Mon journal du 3 octobre: Wellington-Sidney, 73′000 pas, 51 Km
Journée très contrastée avec une chute nette de l’énergie de notre groupe.
Je l’explique de plusieurs manières: d’une part plusieurs participants nous ont quittés pour regagner leur pays d’origine, s’étant inscrits pour la première semaine seulement. D’autres viennnent d’arriver et on pris le train en marche (c’est le cas de le dire, nous logeons dans des wagons à l’auberge de jeunesse de Sidney!)
Ensuite, nous avons tous déjà accumulé une immense fatigue physique, nos fonctions étant très prenante et notre programme aussi.
Puis il y a cette pluie diluvienne qui nous a accueillis à notre arrivée à Sidney, qui ne cesse de tomber et qui risque de compromettre fortement le fabuleux signe humain pour la paix que nous avions l’intention de créer sur la plage de Bondi Beach en présence de milliers de participants!
Ma première vidéo « maison »
Vive Mac et iMovie… Et merci à mon ami Luc de m’avoir offert la dernière version d’iMovie grâce à laquelle je peux monter mes films et beaucoup m’amuser…

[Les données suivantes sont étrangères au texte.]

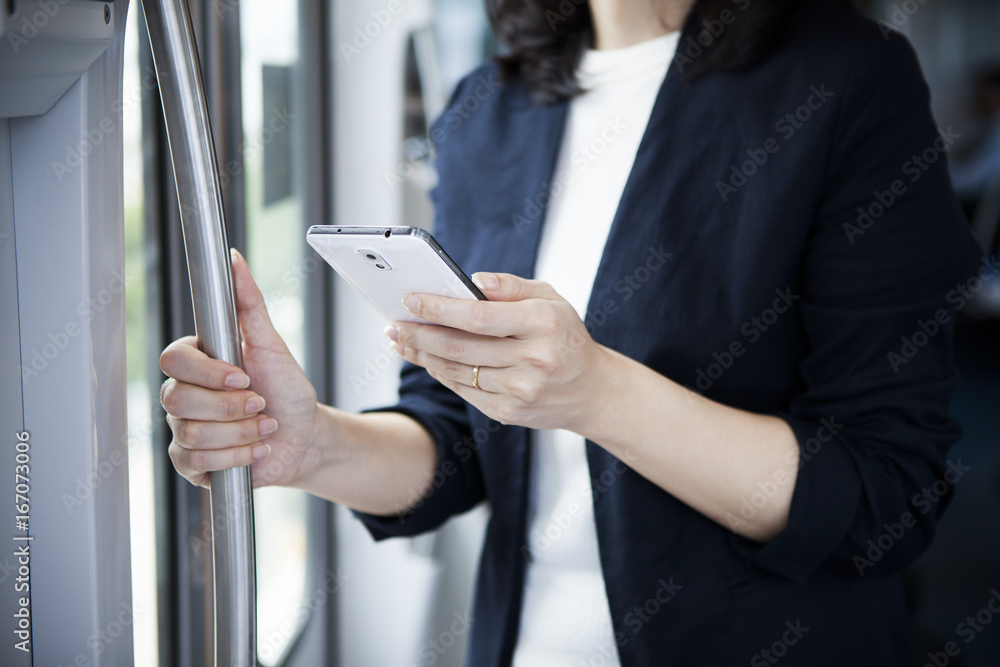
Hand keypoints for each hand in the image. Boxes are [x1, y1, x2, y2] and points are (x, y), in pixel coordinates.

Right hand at [159, 249, 323, 488]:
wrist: (304, 437)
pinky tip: (256, 448)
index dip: (208, 373)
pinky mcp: (191, 462)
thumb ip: (249, 304)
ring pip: (192, 433)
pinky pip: (196, 463)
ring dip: (241, 432)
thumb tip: (235, 260)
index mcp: (197, 362)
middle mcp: (184, 394)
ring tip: (264, 426)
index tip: (243, 377)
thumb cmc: (287, 390)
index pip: (174, 360)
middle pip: (179, 401)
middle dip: (232, 407)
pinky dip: (237, 456)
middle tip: (261, 404)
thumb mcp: (272, 345)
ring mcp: (184, 429)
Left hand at [386, 272, 611, 432]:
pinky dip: (441, 373)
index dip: (440, 309)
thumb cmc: (566, 336)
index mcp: (543, 323)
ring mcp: (520, 390)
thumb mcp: (551, 299)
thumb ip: (512, 287)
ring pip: (457, 371)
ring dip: (423, 355)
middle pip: (460, 347)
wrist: (592, 391)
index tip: (411, 300)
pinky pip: (464, 390)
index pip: (479, 316)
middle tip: (393, 324)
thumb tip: (473, 281)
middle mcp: (533, 359)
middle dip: (419, 334)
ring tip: (401, 340)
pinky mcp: (508, 413)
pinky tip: (426, 359)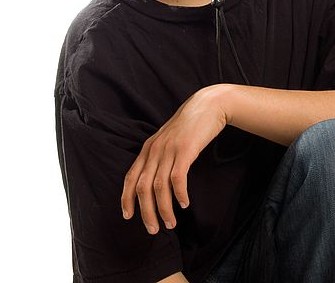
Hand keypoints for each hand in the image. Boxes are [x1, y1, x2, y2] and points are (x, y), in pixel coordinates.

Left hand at [121, 84, 229, 234]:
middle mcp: (155, 149)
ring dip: (164, 209)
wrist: (208, 105)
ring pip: (159, 186)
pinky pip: (177, 178)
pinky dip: (179, 194)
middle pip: (142, 187)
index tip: (128, 216)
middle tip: (154, 230)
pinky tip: (184, 204)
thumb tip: (157, 180)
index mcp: (148, 148)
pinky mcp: (185, 149)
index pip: (130, 177)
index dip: (126, 198)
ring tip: (171, 223)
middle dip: (146, 212)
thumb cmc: (190, 125)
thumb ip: (160, 155)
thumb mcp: (169, 139)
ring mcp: (169, 149)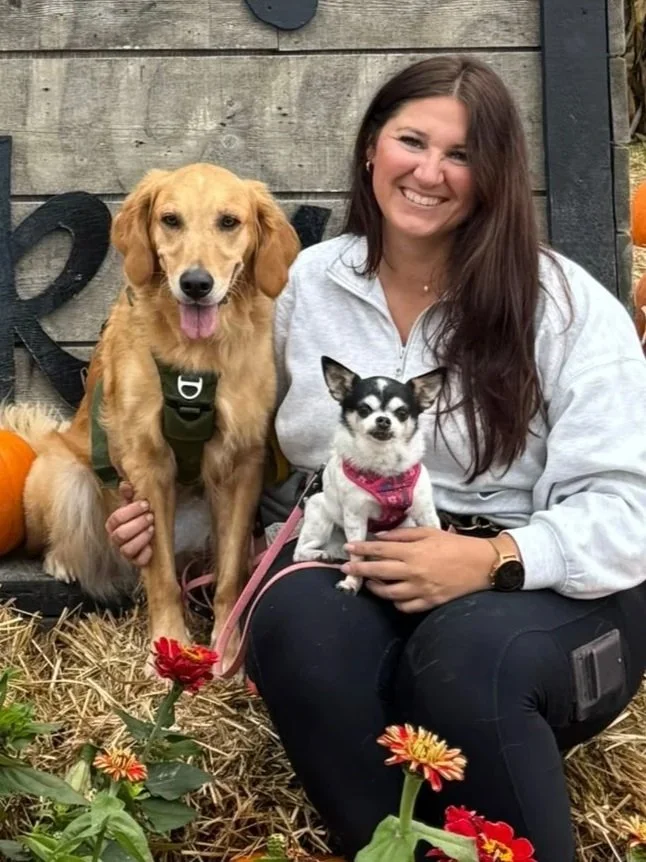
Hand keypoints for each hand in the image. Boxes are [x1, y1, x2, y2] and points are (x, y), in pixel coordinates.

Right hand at [105, 482, 153, 565]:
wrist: (154, 527)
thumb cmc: (142, 514)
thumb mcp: (136, 502)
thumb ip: (129, 494)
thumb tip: (125, 485)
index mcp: (113, 524)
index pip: (116, 518)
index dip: (131, 511)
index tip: (146, 504)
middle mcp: (116, 539)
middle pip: (120, 535)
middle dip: (137, 525)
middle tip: (150, 517)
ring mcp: (125, 551)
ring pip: (127, 550)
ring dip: (141, 539)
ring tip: (152, 529)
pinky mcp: (136, 561)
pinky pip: (138, 562)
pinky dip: (145, 555)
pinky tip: (152, 547)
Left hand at [341, 526, 496, 612]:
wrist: (482, 564)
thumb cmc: (455, 544)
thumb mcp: (429, 532)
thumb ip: (402, 535)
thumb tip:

Coup d’envoi de la Marche mondiale à Wellington
Une foule de sympathisants pour la paix des cinq continents s’est rassemblée le 2 octobre à Wellington, au pied de la statue du père de la Nation indien, le Mahatma Gandhi, offerte par le Conseil Culturel de l’Inde à la Nouvelle-Zélande. Ils étaient venus nombreux à braver le vent et le froid pour venir soutenir l’équipe de base de la Marche mondiale pour la Paix et la Nonviolence. Après deux années de préparation, l’émotion était au rendez-vous chez les organisateurs tout comme chez leurs hôtes néo-zélandais.
2 octobre, 59′768 pas, 41,83 Km
Nous nous sommes levés à 6 heures du matin pour nous préparer au coup d’envoi de notre Marche. Nous sommes déjà épuisés (l’équipe de presse et l’équipe logisitique en tout cas) car nous vivons des journées intenses de 18 heures! Mais nous sommes heureux et joyeux. Je m’occupe quotidiennement des communiqués de presse et des rencontres avec les journalistes. Je filme et je prends des photos et me sens bien dans ma peau de reporter humaniste et comme un poisson dans l’eau. Mes camarades de route sont adorables et apprécient mon énergie débordante qui, ici, ne gêne personne!